STUDY TEXT.
Tuesday, November 24, 2009

November revivals: Thanksgiving weekend

Kim Greist as Jill Layton http://www.premiere.fr/var/premiere/storage/images/cinema/photos-film/photos-acteur/images/l-argent-de-poche-1975__4/11815961-1-fre-FR/l_argent_de_poche_1975_reference.jpg

Hey all. Mike here with what to catch this Thanksgiving weekend, and a few days after that. I didn't plan for most of this list's selections to come from IFC Center, but that's what's happened. This is also the latest I can go before posting. 2 days after I posted the last list, an AMC theater in Fresh Meadows posted an ad in the News and the Post for a revival screening of It's A Mad Mad Mad World for Sunday November 22 at 1. But this was the only way most people heard about, since it wasn't on AMC's website, and there were no earlier announcements anywhere. An ad in the paper, what is this, 1960 or 1970something? Maybe I could have gone, maybe I could have posted it, but if not given the chance . . . Oh well. I like the intentions, but if they don't draw anyone, I don't feel sorry for them. Anyway, here we go with this list:

M. HULOT'S HOLIDAY- Wed Nov 25, Sat Nov 28, and Tues Dec 1 - Thurs Dec 3 at 8:20 and 10:10- Film Forum- A restored 35mm print of the classic French comedy classic I brought up on the last post. I won't go into it again now, I still haven't seen it, and I'd like to catch this. Therefore, I'm re posting it.

SMALL CHANGE- Wed Nov 25, and Tues Dec 1 at 7:05 and 9:30, and Sat Nov 28 at 9:30- IFC Center- A new print of Francois Truffaut's 1976 hit. Episodic in nature, so don't go in thinking you'll get a linear plot here. Consider this as a slice of life over the course of a few summer months, following the lives of some of the kids, mostly of elementary school age. Not only are the kids the focus, the story is interrupted as though we're looking at this as a kid, at about the time just before they make the change to more adult ideas and decisions. Meaning little things take on greater importance. If something goes on that the kids don't understand, like first love or child abuse, and if one of the adults can't explain it clearly, then it will go misunderstood, or the kids will just move on. Might be frustrating for the audience, but stick with it.

Not the highest praised of Truffaut's canon, but much beloved to those who know it. Runs for one week only, I've listed the days and time I'm most likely available.

THE SHINING- Wed Nov 25 and Fri Nov 27 at 11:50 pm- IFC Center- Yet another chance to catch this Kubrick-Nicholson film. If you can't catch this Thanksgiving weekend, it will play again sometime soon. It's been popular for this theater so far in 2009, so I'm sure they'll continue with other, mostly unannounced midnight screenings for the foreseeable future. Also playing around the Midnight time at the IFC Center is . . . .

DATA FOR REVIEW.

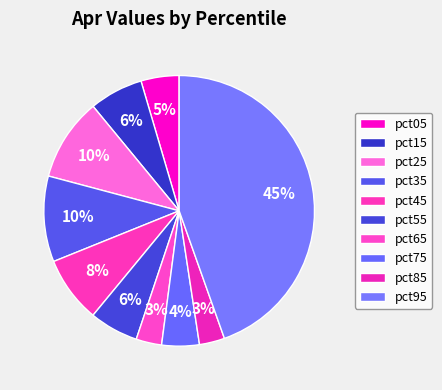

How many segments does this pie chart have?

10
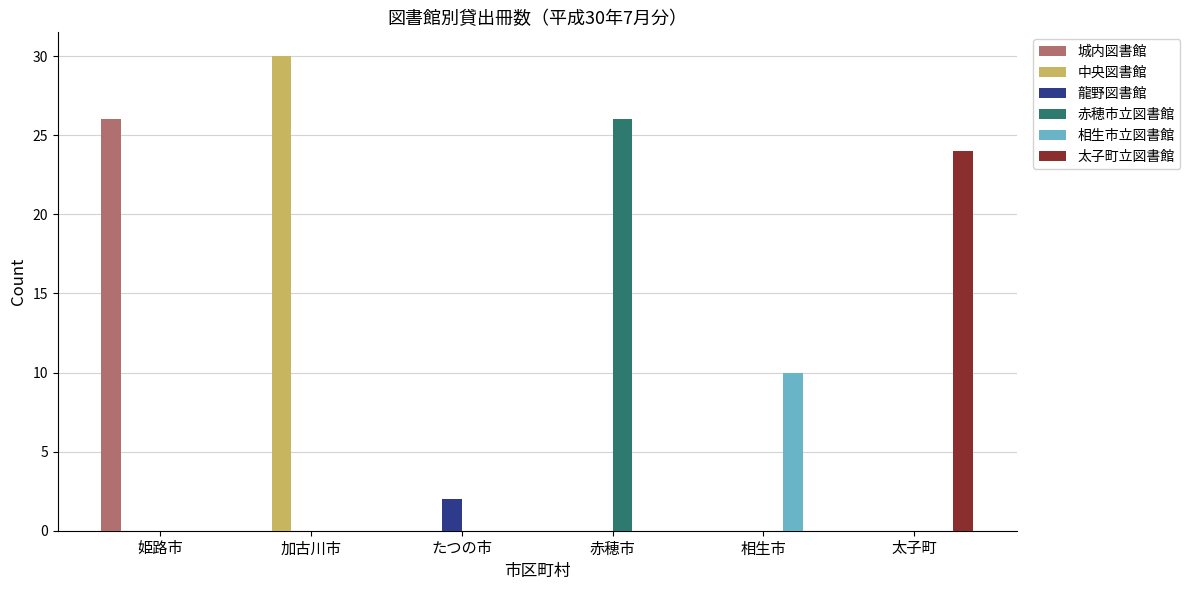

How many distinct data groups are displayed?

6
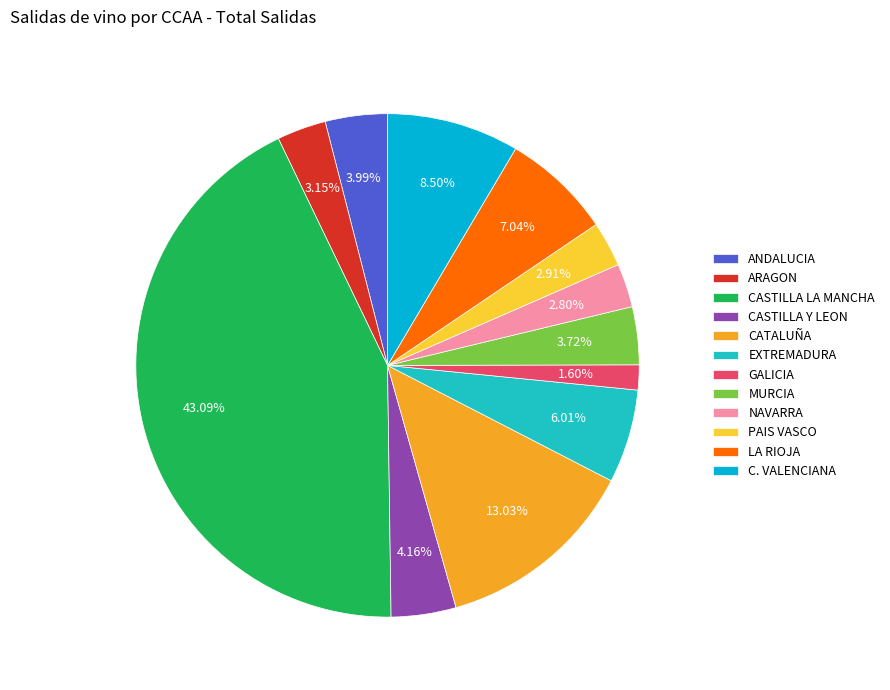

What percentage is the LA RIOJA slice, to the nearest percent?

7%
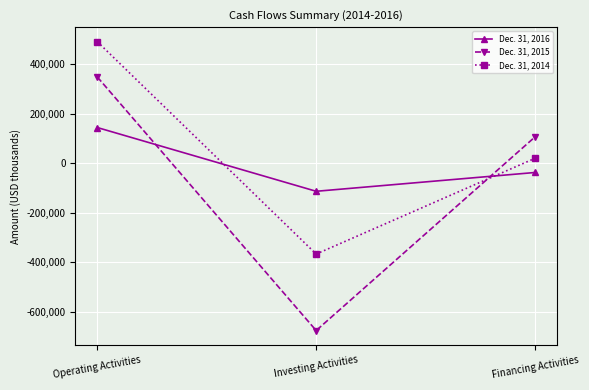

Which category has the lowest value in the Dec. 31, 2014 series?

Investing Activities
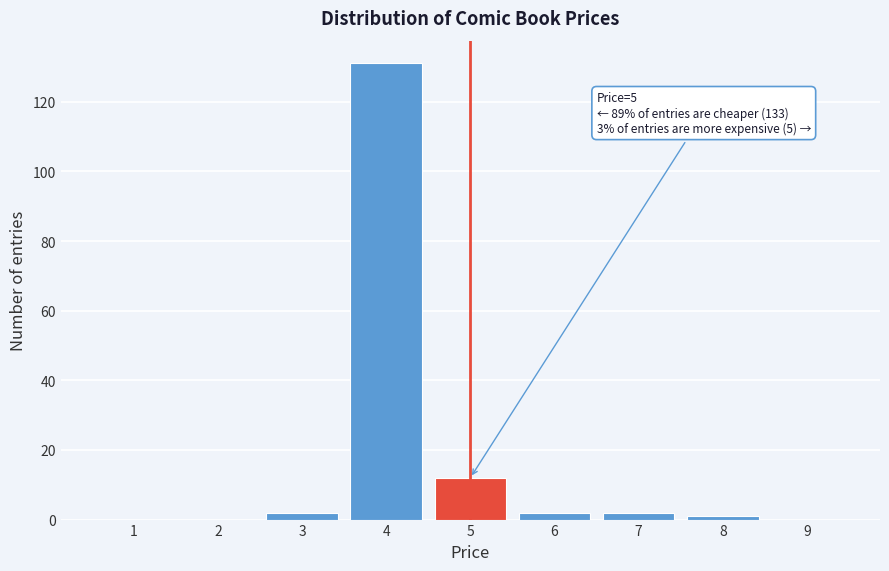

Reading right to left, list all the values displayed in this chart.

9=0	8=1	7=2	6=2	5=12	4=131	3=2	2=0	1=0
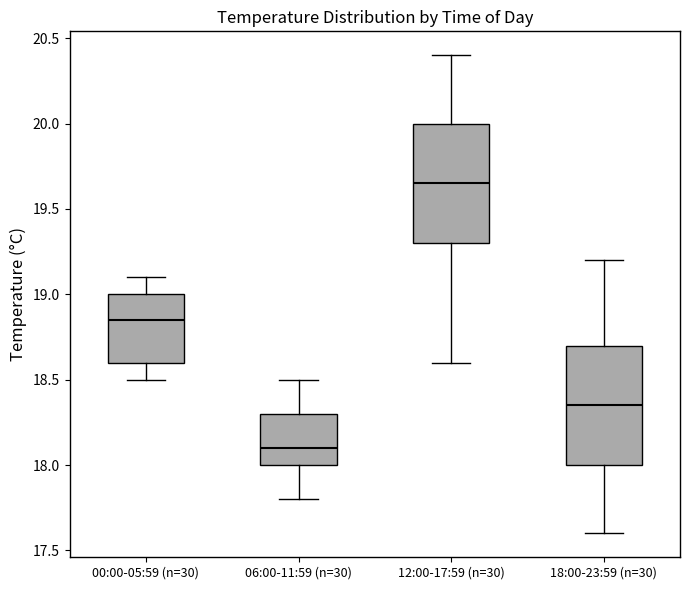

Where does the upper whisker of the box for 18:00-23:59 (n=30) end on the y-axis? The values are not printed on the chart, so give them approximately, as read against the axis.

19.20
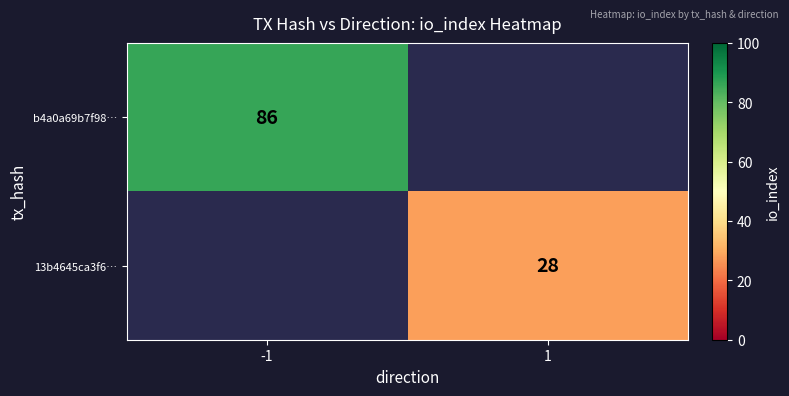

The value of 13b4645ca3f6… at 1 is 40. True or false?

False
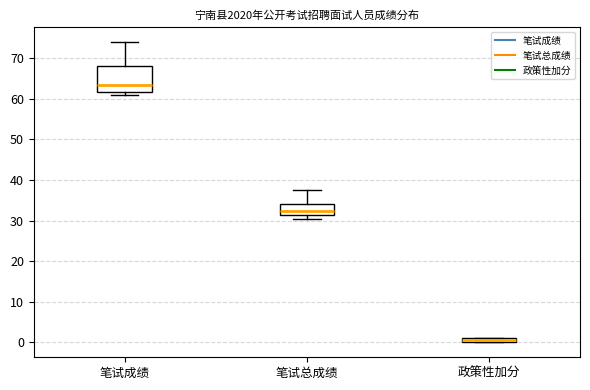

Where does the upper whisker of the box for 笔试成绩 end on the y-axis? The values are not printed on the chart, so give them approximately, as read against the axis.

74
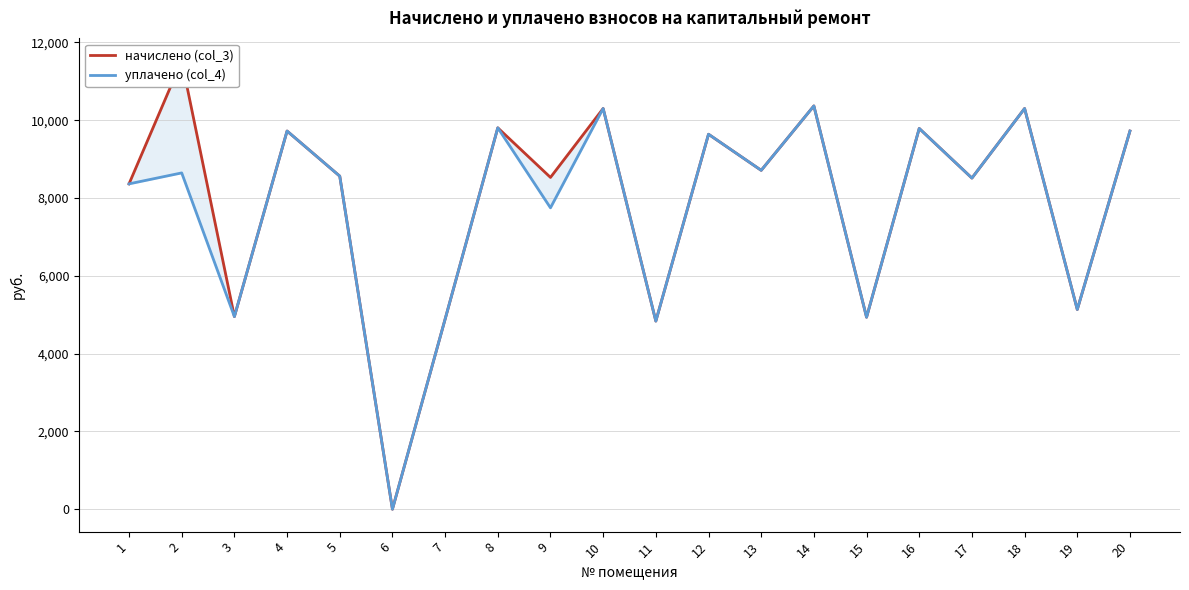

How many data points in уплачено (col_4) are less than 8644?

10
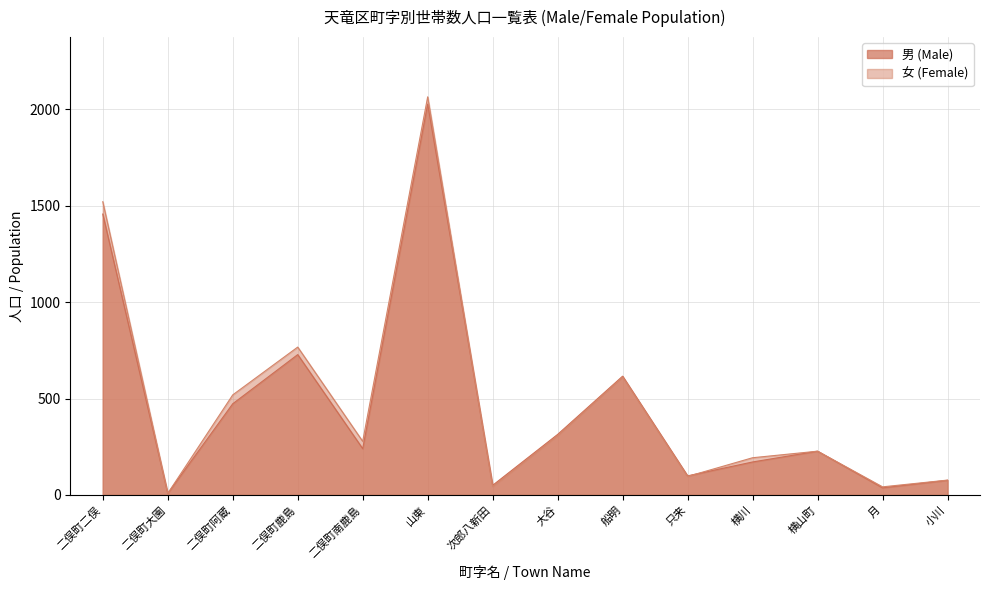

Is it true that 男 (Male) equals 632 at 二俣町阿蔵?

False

TASK TO COMPLETE. Carry the blog post on Thanksgiving weekend film revivals forward from its final sentence. The data above is not required for this work.

RESPONSE TO THE TASK.
BRAZIL- Wed Nov 25 - Fri Nov 27 at 12:05AM- IFC Center- The last of the Monty Python retrospective. A little surprised that it hasn't run a little longer. I guess either the IFC Center couldn't find a good print of Time Bandits, or didn't think Time Bandits was good enough, or that Time Bandits could draw. Won't bother to go into the other stuff from Python people that might be too obscure (like Clockwise or A Private Function: look them up on IMDB on your own time.).

A commercial failure back in 1985-86, for reasons widely published that I won't bother getting into now, one of my favorites from the 1980s. Unfortunately, as the years go by, the world (major cities, anyway) seems to take a step at a time toward becoming the world depicted in Brazil. A funny version of Orwell's 1984, but with all the horrific implications to those who cross the Big Brotheresque government, though this government is more concerned with paperwork than surveillance. You can also be an innocent bystander to get screwed, like the poor man in the beginning of Brazil, that eventually leads us to our day dreaming hero, played by Jonathan Pryce.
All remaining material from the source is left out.